Guardiola revels in pressure

Pep Guardiola admits his huge success at Barcelona means the
pressure of expectation will be on him when he makes his return to
the game.

Guardiola, currently on a year-long sabbatical in New York after
leaving Barcelona last May, has a agreed a three-year deal at
Bayern and will take over at the end of the season when current
boss Jupp Heynckes retires.

Guardiola won 14 trophies during an incredible four years in
charge at the Nou Camp, including three Primera Division titles and
two Champions League crowns.

He is also credited with moulding a Barca side which many class
as the greatest team of all time.

Speaking to FIFA.com in an interview conducted last week and
published on Thursday morning, the 41-year-old admitted his time at
Barca has put added pressure on him going into his next post, but
sees his track record as a positive rather than a negative.

“Yes, but I wouldn’t change it! I prefer to carry on like this,
having experienced what I’ve been through, rather than starting out
somewhere you’ve got to win everyone over,” said Guardiola,
speaking at the Ballon d’Or awards ceremony.

“Things are a bit different now: when I started out at Barcelona
some 86 or 87 per cent of people didn’t want me.

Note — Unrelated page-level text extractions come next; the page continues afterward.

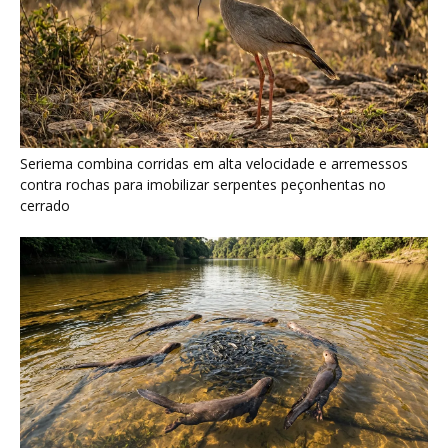
Seriema combina corridas em alta velocidade e arremessos
contra rochas para imobilizar serpentes peçonhentas no
cerrado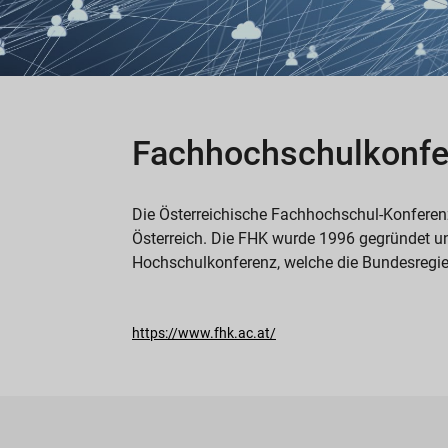
Fachhochschulkonfe
Die Österreichische Fachhochschul-Konferenz
Österreich. Die FHK wurde 1996 gegründet und
Hochschulkonferenz, welche die Bundesregie
https://www.fhk.ac.at/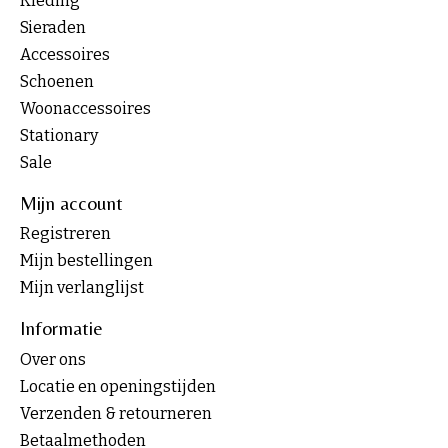
Kleding
Sieraden
Accessoires
Schoenen
Woonaccessoires
Stationary
Sale
Mijn account
Registreren
Mijn bestellingen
Mijn verlanglijst
Informatie
Over ons
Locatie en openingstijden
Verzenden & retourneren
Betaalmethoden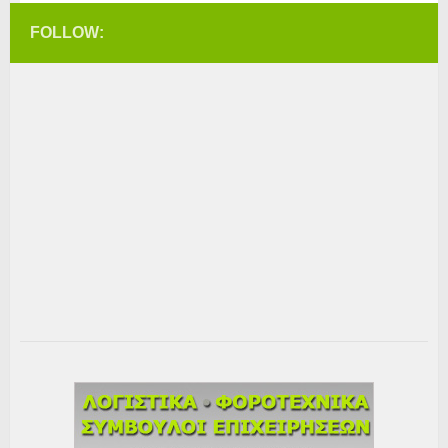
FOLLOW:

“Now, thanks to how well everything went, there’ll be clubs that
are more interested in me. These things happen in life and you
can’t control them. We achieved what we did all together, thanks to
so many people, and I’ll remember everything I experienced during
those years.”

Bayern were one of a host of clubs reportedly keen on securing
Guardiola’s services, with Chelsea, Manchester United, Manchester
City, AC Milan, Roma and Paris Saint Germain all linked with
him.

When asked about that speculation, Guardiola said: “It made me
feel bad for the coaches who were in the clubs at the time. I
personally wouldn’t like it if I was coaching somewhere and my club
was releasing this kind of information while I was still there.

“But I’ve kept out of everything, I’m still out of it and I’ll
stay that way, out of respect for the people who are trying to do
their jobs. That said, it makes you think that you’re not getting
the offer because of how good you are, but because of what you’ve
won.

“We won a lot and that’s why I’m more in demand now than when I
started out, when only three or four people at Barcelona believed
in me. The others didn’t feel the same way.”